● **Plain-text engineering files**
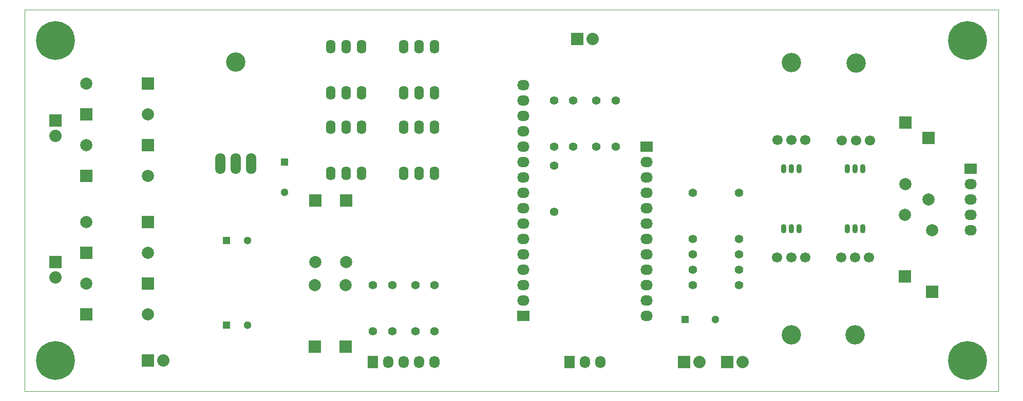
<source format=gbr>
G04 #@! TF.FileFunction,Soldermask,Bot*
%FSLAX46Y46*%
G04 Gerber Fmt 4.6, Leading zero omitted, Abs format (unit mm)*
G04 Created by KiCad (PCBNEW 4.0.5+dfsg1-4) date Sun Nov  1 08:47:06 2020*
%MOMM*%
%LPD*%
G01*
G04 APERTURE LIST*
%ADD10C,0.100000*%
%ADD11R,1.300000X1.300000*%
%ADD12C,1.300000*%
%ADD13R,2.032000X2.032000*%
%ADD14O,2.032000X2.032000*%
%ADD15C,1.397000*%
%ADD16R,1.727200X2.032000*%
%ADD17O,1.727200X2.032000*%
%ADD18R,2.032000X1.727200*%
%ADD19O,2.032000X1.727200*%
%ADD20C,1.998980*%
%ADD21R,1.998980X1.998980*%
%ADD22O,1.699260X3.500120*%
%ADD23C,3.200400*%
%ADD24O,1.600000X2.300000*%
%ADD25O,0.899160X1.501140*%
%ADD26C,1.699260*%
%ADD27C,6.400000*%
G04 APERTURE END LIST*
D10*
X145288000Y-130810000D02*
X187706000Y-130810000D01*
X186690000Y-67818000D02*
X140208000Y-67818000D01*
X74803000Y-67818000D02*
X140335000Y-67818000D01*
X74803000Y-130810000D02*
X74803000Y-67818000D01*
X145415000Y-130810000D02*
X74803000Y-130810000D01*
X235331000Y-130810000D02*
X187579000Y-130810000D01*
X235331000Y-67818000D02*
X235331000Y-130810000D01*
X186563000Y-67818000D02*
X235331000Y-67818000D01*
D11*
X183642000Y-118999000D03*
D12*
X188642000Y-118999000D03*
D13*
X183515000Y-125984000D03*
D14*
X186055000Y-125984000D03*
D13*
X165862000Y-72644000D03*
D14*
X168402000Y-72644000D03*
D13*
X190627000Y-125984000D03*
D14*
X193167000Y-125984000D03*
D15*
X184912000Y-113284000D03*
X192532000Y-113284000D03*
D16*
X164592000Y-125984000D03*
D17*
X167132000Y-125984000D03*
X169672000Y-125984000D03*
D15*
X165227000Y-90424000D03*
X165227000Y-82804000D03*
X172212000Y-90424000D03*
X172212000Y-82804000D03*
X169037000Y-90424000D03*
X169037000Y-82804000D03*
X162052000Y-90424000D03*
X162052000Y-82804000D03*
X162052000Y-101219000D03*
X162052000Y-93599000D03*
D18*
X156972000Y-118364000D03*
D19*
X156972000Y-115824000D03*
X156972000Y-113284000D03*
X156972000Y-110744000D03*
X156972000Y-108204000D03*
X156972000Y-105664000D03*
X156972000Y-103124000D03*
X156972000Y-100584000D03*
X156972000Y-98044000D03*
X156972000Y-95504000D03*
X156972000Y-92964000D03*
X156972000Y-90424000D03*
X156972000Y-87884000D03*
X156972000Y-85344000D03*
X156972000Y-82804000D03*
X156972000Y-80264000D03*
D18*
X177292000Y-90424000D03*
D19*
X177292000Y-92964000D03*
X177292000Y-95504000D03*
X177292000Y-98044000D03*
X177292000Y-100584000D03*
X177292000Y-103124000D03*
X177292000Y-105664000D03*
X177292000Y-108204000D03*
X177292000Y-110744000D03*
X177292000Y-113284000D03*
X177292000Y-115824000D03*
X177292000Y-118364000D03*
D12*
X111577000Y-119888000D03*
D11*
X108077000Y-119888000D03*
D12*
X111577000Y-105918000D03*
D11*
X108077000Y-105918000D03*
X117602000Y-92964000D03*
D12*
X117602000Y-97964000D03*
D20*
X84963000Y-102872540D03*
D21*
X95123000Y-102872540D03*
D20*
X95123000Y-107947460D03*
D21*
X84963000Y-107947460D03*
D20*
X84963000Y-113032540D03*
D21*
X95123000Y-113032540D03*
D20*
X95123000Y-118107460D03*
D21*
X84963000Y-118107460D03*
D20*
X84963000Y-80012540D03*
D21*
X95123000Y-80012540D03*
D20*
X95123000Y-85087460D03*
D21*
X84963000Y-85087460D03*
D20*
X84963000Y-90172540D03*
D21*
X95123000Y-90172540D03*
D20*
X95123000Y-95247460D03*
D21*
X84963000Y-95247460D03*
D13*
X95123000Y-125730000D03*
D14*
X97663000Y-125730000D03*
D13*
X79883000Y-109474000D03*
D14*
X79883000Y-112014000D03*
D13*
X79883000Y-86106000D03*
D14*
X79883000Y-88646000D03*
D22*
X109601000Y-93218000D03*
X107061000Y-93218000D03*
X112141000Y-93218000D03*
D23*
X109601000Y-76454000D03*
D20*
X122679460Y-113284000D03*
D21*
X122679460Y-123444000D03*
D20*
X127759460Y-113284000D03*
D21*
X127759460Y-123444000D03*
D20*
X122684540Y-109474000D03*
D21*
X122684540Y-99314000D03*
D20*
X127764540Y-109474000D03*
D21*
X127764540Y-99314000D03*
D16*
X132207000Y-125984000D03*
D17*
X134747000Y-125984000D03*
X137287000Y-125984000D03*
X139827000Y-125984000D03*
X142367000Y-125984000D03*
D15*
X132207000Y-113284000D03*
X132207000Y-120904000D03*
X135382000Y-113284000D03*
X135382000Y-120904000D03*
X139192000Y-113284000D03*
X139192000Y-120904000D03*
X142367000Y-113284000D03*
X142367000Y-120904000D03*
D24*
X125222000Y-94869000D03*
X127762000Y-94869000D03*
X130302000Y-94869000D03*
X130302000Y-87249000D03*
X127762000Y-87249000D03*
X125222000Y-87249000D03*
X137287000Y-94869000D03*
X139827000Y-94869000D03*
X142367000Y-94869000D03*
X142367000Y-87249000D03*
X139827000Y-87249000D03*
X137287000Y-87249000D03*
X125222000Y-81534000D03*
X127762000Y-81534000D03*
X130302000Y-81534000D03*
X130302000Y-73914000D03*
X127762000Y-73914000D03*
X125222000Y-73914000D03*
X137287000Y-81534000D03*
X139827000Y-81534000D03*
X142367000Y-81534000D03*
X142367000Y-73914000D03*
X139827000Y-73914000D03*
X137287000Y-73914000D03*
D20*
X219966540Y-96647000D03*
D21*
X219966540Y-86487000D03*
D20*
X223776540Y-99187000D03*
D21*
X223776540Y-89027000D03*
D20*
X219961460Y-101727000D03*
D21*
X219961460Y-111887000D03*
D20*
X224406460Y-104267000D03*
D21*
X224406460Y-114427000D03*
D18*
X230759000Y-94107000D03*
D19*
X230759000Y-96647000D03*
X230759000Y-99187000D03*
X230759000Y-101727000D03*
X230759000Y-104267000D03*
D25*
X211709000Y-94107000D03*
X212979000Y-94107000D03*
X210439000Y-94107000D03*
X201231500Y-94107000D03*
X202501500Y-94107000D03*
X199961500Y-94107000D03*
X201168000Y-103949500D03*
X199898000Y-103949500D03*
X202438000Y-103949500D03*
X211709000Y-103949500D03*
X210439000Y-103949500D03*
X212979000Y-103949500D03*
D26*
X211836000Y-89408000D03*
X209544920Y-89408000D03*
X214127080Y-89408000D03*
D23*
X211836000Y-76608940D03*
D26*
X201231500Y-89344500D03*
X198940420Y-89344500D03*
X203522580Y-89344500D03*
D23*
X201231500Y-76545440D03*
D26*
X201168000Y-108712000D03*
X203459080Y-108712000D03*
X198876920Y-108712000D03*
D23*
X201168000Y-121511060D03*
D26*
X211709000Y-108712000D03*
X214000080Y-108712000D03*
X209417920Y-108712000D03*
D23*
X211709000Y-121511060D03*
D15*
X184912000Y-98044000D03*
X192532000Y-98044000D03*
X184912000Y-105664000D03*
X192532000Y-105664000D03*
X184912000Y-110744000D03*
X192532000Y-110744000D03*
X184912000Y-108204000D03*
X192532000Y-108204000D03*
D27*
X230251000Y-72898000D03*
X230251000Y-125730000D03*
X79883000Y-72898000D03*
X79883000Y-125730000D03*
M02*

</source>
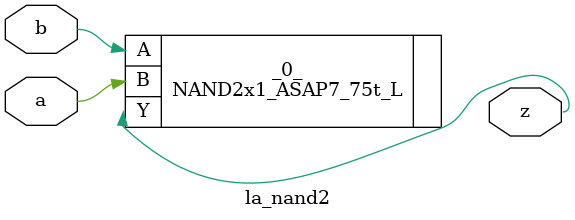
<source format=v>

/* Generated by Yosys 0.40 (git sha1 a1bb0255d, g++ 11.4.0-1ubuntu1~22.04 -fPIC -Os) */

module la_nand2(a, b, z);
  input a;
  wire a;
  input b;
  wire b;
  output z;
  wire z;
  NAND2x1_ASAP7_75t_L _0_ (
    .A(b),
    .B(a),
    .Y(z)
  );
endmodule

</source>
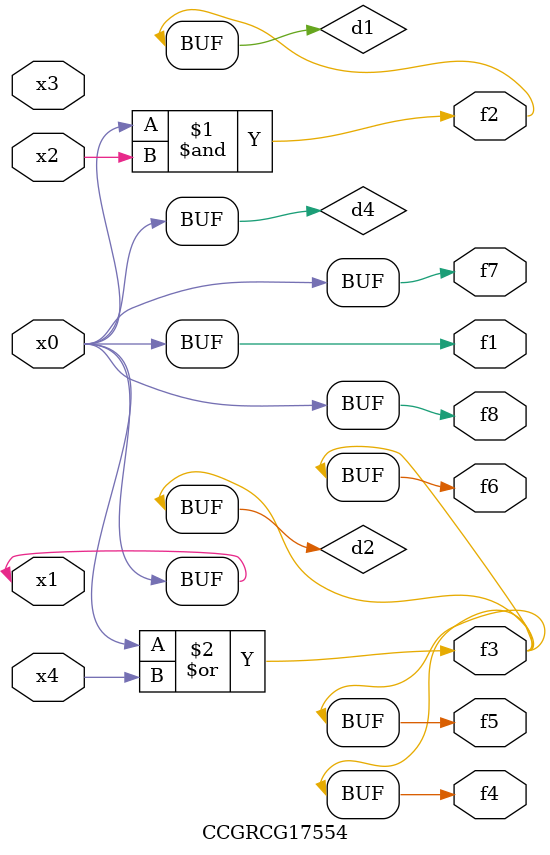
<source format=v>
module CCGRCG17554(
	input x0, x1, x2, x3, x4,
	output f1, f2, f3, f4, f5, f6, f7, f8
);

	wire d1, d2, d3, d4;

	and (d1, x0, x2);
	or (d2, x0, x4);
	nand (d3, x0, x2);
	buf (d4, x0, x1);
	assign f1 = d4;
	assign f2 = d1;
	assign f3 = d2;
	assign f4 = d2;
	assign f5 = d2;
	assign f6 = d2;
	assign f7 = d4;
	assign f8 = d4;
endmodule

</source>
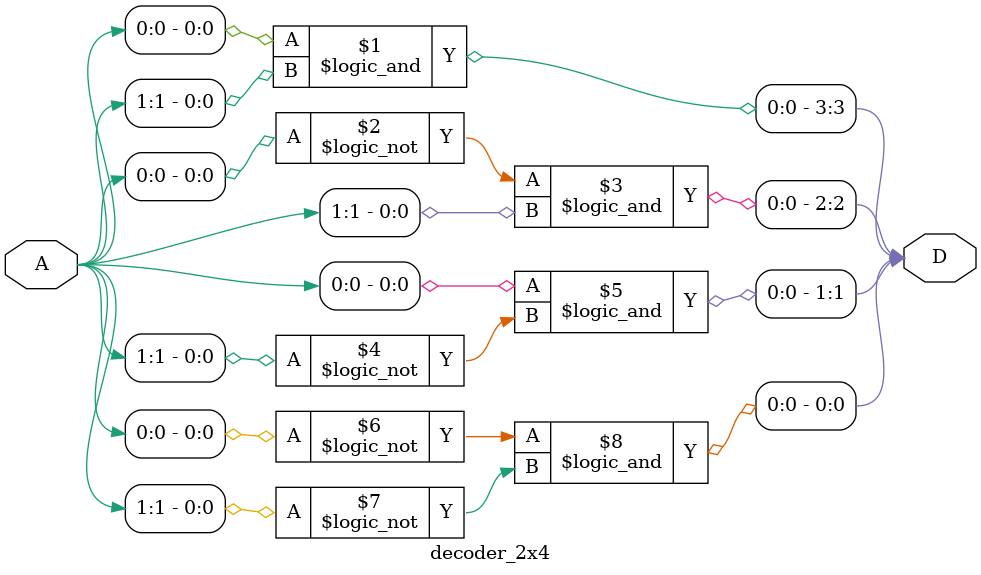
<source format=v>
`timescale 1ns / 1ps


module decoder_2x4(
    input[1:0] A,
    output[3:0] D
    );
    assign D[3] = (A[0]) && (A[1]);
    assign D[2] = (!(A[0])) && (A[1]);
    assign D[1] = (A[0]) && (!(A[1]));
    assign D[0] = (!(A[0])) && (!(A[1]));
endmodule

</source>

● **Try it**
In the entries above, find the line with "X230759000Y-94107000D03*" and the line with "and (d1, x0, x2);". Write out exactly those two lines and every line between them, pictures excluded.

● **Solution**
X230759000Y-94107000D03*
D19*
X230759000Y-96647000D03*
X230759000Y-99187000D03*
X230759000Y-101727000D03*
X230759000Y-104267000D03*
D25*
X211709000Y-94107000D03*
X212979000Y-94107000D03*
X210439000Y-94107000D03*
X201231500Y-94107000D03*
X202501500Y-94107000D03*
X199961500Y-94107000D03*
X201168000Y-103949500D03*
X199898000Y-103949500D03*
X202438000Y-103949500D03*
X211709000Y-103949500D03*
X210439000Y-103949500D03*
X212979000Y-103949500D03*
D26*
X211836000Y-89408000D03*
X209544920Y-89408000D03*
X214127080Y-89408000D03*
D23*
X211836000Y-76608940D03*
D26*
X201231500Y-89344500D03*
X198940420Y-89344500D03*
X203522580Y-89344500D03*
D23*
X201231500Y-76545440D03*
D26*
X201168000Y-108712000D03*
X203459080Y-108712000D03*
X198876920Y-108712000D03*
D23*
X201168000Y-121511060D03*
D26*
X211709000Y-108712000D03*
X214000080Y-108712000D03*
X209417920Y-108712000D03*
D23*
X211709000Y-121511060D03*
D15*
X184912000Y-98044000D03*
X192532000Y-98044000D03*
X184912000Y-105664000D03*
X192532000Y-105664000D03*
X184912000Y-110744000D03*
X192532000Y-110744000D03*
X184912000Y-108204000D03*
X192532000Y-108204000D03*
D27*
X230251000Y-72898000D03*
X230251000Y-125730000D03*
X79883000Y-72898000D03*
X79883000Y-125730000D03*
M02*

</source>
<source format=v>

/* Generated by Yosys 0.40 (git sha1 a1bb0255d, g++ 11.4.0-1ubuntu1~22.04 -fPIC -Os) */

module la_nand2(a, b, z);
  input a;
  wire a;
  input b;
  wire b;
  output z;
  wire z;
  NAND2x1_ASAP7_75t_L _0_ (
    .A(b),
    .B(a),
    .Y(z)
  );
endmodule

</source>
<source format=v>
module CCGRCG17554(
	input x0, x1, x2, x3, x4,
	output f1, f2, f3, f4, f5, f6, f7, f8
);

	wire d1, d2, d3, d4;

	and (d1, x0, x2);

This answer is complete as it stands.